Single Cell Type - Methods summary
The Single Cell Type section contains single cell RNA sequencing (scRNAseq) data from 25 major healthy tissues and organs and 444 individual cell type clusters.
Key publication: Karlsson M et al. (2021) “A single cell type transcriptomics map of human tissues” Sci Adv 28;7(31): abh2169
What can you learn from the Single Cell Type section?
How has the data been generated?
Collection of scRNA-seq data
The scRNA-seq dataset was retrieved from published studies based on healthy human tissues. We performed meta-analysis of literature on scRNA-seq and searched single cell databases, including the Single Cell Expression Atlas (https://www.ebi.ac.uk/gxa/sc/home), the Human Cell Atlas (https://www.humancellatlas.org), the Gene Expression Omnibus (https://www.ncbi.nlm.nih.gov/geo/) and the European Genome-phenome Archive (https://www.ebi.ac.uk/ega/). To avoid technical bias and to ensure the single cell datasets can best represent the corresponding tissues, we applied the following criteria for data selection: (1) Single cell RNA sequencing was performed on single cell suspension from tissues without pre-enrichment of cell types; (2) Datasets included >4,000 cells and 20 million read counts; (3) Pseudo-bulk gene expression profiles were highly correlated with bulk RNA-seq profiles.
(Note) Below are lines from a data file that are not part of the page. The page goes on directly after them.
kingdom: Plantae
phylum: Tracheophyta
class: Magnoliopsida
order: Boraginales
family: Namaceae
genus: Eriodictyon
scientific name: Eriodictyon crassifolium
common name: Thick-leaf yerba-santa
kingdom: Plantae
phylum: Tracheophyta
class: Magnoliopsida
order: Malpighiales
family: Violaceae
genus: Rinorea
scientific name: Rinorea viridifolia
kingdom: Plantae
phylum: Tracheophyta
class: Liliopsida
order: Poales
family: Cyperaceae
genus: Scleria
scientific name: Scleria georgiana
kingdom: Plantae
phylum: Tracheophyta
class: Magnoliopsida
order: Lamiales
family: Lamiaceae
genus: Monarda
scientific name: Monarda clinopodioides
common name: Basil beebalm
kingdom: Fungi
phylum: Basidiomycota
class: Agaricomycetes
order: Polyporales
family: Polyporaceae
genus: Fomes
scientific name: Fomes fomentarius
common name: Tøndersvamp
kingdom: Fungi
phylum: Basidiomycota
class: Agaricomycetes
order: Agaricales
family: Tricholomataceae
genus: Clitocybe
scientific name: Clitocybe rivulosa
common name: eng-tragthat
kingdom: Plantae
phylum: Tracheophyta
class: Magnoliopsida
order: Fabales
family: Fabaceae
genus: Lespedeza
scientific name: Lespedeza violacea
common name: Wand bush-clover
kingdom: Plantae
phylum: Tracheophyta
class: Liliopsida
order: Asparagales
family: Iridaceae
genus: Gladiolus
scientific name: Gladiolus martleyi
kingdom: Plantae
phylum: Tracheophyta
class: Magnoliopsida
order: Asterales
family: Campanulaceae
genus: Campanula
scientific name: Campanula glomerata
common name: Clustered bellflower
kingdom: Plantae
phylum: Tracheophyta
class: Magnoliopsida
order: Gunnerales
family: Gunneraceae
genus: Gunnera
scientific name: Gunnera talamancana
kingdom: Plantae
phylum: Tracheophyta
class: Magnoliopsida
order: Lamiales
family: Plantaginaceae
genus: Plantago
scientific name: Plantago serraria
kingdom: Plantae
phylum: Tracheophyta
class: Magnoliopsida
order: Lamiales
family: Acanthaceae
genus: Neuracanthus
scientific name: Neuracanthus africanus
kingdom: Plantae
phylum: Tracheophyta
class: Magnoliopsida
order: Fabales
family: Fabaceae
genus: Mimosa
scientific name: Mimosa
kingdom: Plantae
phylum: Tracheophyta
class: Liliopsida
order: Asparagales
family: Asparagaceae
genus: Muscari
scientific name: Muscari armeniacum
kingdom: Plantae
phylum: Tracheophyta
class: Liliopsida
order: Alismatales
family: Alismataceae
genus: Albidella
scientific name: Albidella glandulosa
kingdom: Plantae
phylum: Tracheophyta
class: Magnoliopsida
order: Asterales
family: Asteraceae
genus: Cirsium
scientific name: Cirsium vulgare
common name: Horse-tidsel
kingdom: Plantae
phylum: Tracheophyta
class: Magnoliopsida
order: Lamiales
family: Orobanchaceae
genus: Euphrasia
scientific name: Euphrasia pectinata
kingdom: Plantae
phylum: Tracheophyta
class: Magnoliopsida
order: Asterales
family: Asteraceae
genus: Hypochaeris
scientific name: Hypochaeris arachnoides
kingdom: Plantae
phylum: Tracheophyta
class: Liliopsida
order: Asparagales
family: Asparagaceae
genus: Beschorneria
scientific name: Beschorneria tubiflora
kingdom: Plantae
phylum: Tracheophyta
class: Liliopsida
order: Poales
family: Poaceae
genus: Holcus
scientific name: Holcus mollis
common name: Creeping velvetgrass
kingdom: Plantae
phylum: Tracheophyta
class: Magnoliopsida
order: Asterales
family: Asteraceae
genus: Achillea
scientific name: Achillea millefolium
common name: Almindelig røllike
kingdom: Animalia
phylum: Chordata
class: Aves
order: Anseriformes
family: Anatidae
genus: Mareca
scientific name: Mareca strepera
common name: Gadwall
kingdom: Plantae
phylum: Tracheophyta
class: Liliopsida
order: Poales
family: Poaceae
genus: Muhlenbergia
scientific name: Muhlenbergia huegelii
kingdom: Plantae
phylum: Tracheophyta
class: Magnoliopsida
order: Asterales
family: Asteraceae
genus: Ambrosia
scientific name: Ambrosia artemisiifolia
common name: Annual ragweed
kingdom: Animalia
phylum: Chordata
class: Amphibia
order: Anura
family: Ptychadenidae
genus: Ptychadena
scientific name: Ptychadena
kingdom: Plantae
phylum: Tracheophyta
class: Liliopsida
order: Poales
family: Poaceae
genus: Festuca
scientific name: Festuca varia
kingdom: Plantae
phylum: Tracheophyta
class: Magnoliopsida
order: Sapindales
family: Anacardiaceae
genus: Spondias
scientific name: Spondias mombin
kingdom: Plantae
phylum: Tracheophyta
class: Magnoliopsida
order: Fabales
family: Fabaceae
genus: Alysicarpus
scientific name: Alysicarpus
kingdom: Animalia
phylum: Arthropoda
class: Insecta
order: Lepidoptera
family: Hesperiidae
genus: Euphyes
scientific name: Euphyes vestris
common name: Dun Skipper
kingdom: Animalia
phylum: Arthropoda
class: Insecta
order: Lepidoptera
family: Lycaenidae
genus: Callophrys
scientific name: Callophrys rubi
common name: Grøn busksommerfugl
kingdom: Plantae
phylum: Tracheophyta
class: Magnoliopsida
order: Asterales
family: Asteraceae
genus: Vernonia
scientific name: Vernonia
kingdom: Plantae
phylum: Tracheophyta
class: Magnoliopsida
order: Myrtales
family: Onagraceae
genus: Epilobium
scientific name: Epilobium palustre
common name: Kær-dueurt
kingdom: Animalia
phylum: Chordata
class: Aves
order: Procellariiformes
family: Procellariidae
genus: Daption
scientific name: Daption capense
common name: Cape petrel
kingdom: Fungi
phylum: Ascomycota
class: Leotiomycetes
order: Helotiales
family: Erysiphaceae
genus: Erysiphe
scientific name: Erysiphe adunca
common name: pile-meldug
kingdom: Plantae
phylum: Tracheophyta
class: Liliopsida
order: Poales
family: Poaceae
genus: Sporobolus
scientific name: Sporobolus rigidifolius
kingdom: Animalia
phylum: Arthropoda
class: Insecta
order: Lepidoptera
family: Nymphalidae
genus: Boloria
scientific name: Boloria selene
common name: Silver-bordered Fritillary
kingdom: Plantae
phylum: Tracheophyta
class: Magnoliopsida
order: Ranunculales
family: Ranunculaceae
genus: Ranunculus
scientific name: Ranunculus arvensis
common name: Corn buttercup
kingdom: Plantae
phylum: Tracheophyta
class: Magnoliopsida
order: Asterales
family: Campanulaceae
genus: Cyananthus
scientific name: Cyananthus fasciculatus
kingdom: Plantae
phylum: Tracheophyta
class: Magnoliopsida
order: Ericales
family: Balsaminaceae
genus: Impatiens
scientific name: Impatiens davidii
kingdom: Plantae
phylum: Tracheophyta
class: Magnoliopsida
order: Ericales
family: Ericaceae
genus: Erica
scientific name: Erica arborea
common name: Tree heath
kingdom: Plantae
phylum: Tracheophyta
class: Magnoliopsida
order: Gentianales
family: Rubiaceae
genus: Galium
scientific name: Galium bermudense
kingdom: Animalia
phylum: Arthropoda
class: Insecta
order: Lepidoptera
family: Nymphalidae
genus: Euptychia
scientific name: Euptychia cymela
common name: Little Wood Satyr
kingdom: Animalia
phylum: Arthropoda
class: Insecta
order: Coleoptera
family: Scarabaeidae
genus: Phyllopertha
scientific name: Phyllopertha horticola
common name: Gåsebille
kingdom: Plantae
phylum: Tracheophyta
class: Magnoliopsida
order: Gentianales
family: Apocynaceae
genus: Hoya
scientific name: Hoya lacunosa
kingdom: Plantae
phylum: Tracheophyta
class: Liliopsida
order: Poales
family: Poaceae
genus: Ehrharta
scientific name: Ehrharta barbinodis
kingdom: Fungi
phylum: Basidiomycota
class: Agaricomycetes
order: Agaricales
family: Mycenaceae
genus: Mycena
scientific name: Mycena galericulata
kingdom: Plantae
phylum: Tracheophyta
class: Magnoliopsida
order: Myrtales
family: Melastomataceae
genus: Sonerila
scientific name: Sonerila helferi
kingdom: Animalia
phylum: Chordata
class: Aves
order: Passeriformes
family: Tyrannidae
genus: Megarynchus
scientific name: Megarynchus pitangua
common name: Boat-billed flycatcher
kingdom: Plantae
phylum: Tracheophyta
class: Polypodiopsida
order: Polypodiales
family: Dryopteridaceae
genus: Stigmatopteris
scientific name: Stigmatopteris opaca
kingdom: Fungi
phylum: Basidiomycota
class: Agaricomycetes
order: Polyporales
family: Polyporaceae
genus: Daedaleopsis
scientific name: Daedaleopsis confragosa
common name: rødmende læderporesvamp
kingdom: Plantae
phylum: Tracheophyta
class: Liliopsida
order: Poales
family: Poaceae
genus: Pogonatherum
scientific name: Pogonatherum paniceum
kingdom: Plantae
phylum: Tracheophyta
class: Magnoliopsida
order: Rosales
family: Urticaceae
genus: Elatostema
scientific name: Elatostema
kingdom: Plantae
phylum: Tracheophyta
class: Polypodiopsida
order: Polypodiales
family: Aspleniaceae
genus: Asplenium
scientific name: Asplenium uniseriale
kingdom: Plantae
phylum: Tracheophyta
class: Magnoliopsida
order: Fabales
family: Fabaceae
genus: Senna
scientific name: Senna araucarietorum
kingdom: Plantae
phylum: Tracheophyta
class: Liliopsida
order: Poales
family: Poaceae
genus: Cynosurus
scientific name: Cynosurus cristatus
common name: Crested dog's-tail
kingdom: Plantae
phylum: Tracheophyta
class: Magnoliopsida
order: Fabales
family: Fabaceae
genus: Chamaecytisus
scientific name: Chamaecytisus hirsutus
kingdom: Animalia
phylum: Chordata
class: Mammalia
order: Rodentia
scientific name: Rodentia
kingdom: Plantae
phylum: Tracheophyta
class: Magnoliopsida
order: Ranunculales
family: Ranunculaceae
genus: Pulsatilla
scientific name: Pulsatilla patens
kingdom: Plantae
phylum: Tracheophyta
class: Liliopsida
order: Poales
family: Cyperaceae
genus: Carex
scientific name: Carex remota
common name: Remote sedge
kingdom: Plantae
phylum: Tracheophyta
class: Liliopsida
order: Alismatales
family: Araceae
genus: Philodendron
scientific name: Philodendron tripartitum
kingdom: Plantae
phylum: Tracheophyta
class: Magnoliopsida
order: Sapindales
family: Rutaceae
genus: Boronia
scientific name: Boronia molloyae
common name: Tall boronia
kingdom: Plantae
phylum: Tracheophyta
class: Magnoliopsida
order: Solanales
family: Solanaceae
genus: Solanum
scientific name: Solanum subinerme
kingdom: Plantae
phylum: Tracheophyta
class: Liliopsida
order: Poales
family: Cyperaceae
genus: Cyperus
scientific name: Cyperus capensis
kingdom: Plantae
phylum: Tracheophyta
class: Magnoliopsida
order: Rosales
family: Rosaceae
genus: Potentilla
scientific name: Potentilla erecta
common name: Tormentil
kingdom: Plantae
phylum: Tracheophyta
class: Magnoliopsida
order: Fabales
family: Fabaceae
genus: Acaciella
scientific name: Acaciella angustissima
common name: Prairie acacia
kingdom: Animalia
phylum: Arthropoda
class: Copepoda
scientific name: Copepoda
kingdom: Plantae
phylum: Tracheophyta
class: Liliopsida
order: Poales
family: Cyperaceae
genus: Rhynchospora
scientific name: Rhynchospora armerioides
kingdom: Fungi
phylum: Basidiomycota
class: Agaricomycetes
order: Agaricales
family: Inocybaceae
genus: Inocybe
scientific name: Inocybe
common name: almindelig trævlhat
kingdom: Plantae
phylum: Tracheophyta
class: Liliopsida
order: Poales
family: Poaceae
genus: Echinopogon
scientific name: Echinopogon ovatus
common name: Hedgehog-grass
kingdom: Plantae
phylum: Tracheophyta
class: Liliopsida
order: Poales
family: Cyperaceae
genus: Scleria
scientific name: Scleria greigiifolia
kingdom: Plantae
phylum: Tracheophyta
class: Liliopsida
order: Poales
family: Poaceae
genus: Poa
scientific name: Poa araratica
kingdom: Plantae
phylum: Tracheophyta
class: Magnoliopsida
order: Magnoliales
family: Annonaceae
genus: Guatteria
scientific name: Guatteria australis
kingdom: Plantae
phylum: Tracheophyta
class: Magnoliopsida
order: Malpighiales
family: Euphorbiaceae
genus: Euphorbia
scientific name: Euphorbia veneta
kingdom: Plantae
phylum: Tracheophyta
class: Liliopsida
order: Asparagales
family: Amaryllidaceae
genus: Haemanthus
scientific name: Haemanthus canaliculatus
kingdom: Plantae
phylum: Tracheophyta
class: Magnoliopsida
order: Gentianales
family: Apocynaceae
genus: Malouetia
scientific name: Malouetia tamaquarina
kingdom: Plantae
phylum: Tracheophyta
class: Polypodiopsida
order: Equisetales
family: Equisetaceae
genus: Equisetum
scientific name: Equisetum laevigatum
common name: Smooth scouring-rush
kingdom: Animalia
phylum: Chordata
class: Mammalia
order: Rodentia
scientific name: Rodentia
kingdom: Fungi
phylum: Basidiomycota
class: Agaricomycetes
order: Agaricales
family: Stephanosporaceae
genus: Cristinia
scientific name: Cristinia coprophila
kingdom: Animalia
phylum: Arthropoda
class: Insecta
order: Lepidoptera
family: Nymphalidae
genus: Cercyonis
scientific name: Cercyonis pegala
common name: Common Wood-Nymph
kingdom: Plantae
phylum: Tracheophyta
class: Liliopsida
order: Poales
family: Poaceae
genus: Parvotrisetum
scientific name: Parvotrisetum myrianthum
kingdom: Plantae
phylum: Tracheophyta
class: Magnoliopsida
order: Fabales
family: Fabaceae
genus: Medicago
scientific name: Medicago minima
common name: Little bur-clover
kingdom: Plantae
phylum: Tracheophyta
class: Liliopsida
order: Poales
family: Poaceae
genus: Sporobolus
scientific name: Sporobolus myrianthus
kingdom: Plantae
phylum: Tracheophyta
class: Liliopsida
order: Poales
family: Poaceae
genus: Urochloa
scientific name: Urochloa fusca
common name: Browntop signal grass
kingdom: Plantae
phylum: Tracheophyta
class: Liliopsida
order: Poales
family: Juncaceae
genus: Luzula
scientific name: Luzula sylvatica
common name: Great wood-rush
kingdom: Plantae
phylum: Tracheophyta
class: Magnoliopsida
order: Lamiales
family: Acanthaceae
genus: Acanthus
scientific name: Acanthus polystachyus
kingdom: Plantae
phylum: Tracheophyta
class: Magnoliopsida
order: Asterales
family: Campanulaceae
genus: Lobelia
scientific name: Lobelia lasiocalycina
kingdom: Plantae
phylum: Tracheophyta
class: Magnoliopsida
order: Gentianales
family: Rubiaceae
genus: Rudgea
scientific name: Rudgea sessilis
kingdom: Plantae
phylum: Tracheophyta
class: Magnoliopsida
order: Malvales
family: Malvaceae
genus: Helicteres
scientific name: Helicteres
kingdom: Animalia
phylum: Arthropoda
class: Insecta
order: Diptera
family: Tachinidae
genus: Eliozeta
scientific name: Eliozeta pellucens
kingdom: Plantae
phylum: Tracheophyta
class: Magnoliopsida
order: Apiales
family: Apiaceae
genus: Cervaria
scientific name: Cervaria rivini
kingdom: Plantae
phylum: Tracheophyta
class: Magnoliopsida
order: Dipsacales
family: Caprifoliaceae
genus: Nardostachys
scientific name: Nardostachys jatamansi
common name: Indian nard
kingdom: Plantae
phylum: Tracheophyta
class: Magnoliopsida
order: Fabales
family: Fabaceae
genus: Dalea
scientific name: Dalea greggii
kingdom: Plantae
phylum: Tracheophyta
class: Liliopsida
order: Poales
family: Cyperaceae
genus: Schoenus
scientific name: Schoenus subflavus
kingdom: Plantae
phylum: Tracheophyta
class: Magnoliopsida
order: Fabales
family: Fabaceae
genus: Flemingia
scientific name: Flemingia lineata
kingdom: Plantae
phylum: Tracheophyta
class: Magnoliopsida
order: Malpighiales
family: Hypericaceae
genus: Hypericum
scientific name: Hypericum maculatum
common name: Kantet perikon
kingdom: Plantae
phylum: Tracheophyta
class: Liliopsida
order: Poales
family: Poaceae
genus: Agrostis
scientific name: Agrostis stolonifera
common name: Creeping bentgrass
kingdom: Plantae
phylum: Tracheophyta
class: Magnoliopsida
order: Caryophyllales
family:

In total, datasets from 25 tissue types and human blood were included.
Immunohistochemistry on tissue microarrays
For confirming scRNA-seq profiles and cell type specificity at the protein level, antibody-based protein expression profiling of normal human tissue types was generated using immunohistochemistry (IHC) on tissue microarrays (TMAs), as described more in detail in the the Tissue section.
How has the data been analyzed?
Quantified raw sequencing data were downloaded from the corresponding depository database based on the accession number provided by the study. Unfiltered data were used as input for downstream analysis with in-house pipeline using Single-Cell Analysis in Python, where the data was considered valid if: i) a cell has at least 200 genes; and ii) a gene is expressed in at least 10% of the cells. By pooling the data from each cell type cluster and calculating the average normalized protein-coding transcripts per million, it is possible to visualize expression profiles for each gene in each cluster at both a genome-wide and single cell type level. Each of the 444 different cell type clusters were manually annotated choosing the main cell type based on an extensive survey of well-known tissue and cell-type specific markers, including both markers from the original publications, and additional markers used in pathology diagnostics. The average expression for each cell type forms the basis for the classification of all the protein-coding genes with regard to specificity, as described below.
What is presented in the section?
The data is presented as interactive UMAP plots and summarizing bar plots, displaying the expression of each gene in each cluster or single cell type, including information on cell type specificity from a body-wide perspective. The data is linked to protein expression profiles in the Tissue section, presenting the single cell type specificity as high-resolution histological images
How has the classification of all protein-coding genes been done?
A genome-wide classification of the protein-coding genes with regard to single cell type specificity has been performed using between-sample normalized data. The results can serve as a reference for researchers interested in expression profiles in any of all the main cell types. The genes were classified according to specificity into (i) cell type enriched genes with at least fourfold higher expression levels in one cell type as compared with any other analyzed cell type; (ii) group enriched genes with enriched expression in a small number of cell types (2 to 10); and (iii) cell type enhanced genes with only moderately elevated expression. Finally, a new classification based on expression clusters has recently been introduced in which all genes are clustered based on expression similarity across all cell types. The results are presented as an UMAP cluster plot (see figure) and an interactive version is available here.